Míralas, ahí van las reinas magas con las manos heladas de tanto lavar trastes, trapear pisos y abrillantar tenedores en casas ajenas.
Las puedes ver, en el centro, con las miradas llenas de cálculos y los brazos llenos de ilusiones.
Allá van también, las otras, con cara de susto y el hombre a un lado, el chantajista que les pide tortillas hechas a mano, casa limpia, cuerpo dispuesto y niños callados a cambio de la pantomima del día de reyes para los hijos en común.
Ésta otra lleva vendiendo en su puesto todo el día, ya no siete los pies y apenas si ha vendido una muñeca.
El bebé llora, tiene frio, pero la víspera de reyes es para vender todo el puesto en que invirtió sus pocos ahorros.
Si pudiera ver a mi madre seguro la vería sola, con dos bolsas negras en cada mano, checando precios aquí y allá, una sonrisa suave y amable en la boca:
la sonrisa de quien sabe ser educada aun en medio de las multitudes, la de aquélla que éste año recuperó su libertad y tiene tres hijos en casa que están haciendo sus cartas y dejándolas en los zapatos.
Si cuando yo tenía cinco años hubiese dejado ir a mi padre, así hubiese sido. Pero no fue así, ella fue libre hasta mis doce años, cuando ya los reyes y reinas no figuraban en las historias navideñas.
Entonces, en realidad, ella andaba contando sus pesos, aún en día de reyes, como tantas otras, entre la multitud, con su sonrisa amable, pero el corazón bastante roto, buscando todo de último momento porque fue entonces cuando logro juntar para llevarnos algo.
No pocas veces me abrazo a mí misma cuando en realidad quiero abrazar a mi madre. Sus carencias me duelen y arden bajo la piel, por eso hoy, observando a las reinas magas caminando con sus historias, las observo.
Aquella por allá está batallando para completar un bebé de cien pesos, saca los pesitos que gana en el semáforo, ya lleva una pelota para uno de sus hijos y es un triunfo.
Observo como otra mamá cargada de regalos se acerca y le da los cien que necesita, ella, la más afortunada, sube sus muchas bolsas al carro y se va, dejando una sensación de anhelo, gratitud en la otra mujer.
Las reinas magas a veces llegan tarde, me tocó una vez que no alcanzaron a llegar el día que debían, se esperaron a que los juguetes bajaran de costo y el centro se vaciara.

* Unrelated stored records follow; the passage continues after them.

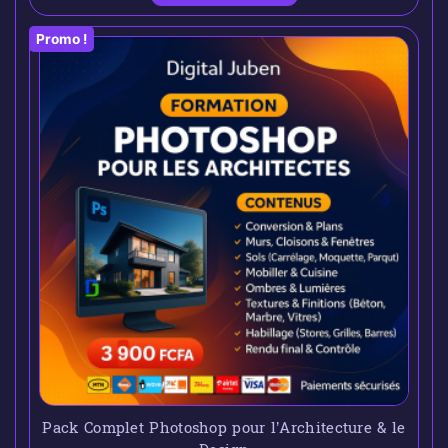
Promo !
Pack Complet Photoshop pour l’Architecture & le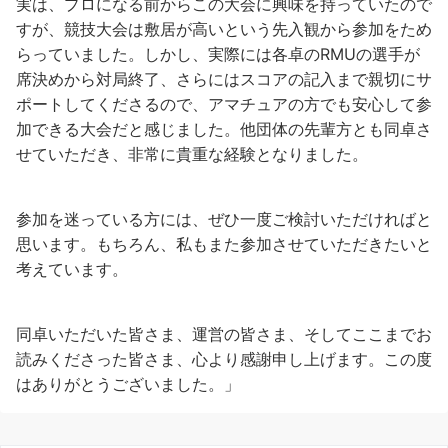
実は、プロになる前からこの大会に興味を持っていたので
すが、競技大会は敷居が高いという先入観から参加をため
らっていました。しかし、実際には各卓のRMUの選手が
席決めから対局終了、さらにはスコアの記入まで親切にサ
ポートしてくださるので、アマチュアの方でも安心して参
加できる大会だと感じました。他団体の先輩方とも同卓さ
せていただき、非常に貴重な経験となりました。
参加を迷っている方には、ぜひ一度ご検討いただければと
思います。もちろん、私もまた参加させていただきたいと
考えています。
同卓いただいた皆さま、運営の皆さま、そしてここまでお
読みくださった皆さま、心より感謝申し上げます。この度
はありがとうございました。」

Ese día aun así fui feliz y hubo magia.
Ojalá todas las reinas magas tengan en sus mesas su rosca, bajo sus árboles los juguetes, bajo sus brazos las sonrisas, bajo sus cuerpos los corazones satisfechos.
Que este pacto social de magia para los niños sea sostenido muchos años más por todas esas mujeres que se sonríen, se rozan, se cooperan, se acompañan en las tiendas de juguetes del centro, bajo el frio y la desesperanza muchas veces, pero en el mismo camino, buscando siempre iluminar el mundo con todas las sonrisas posibles.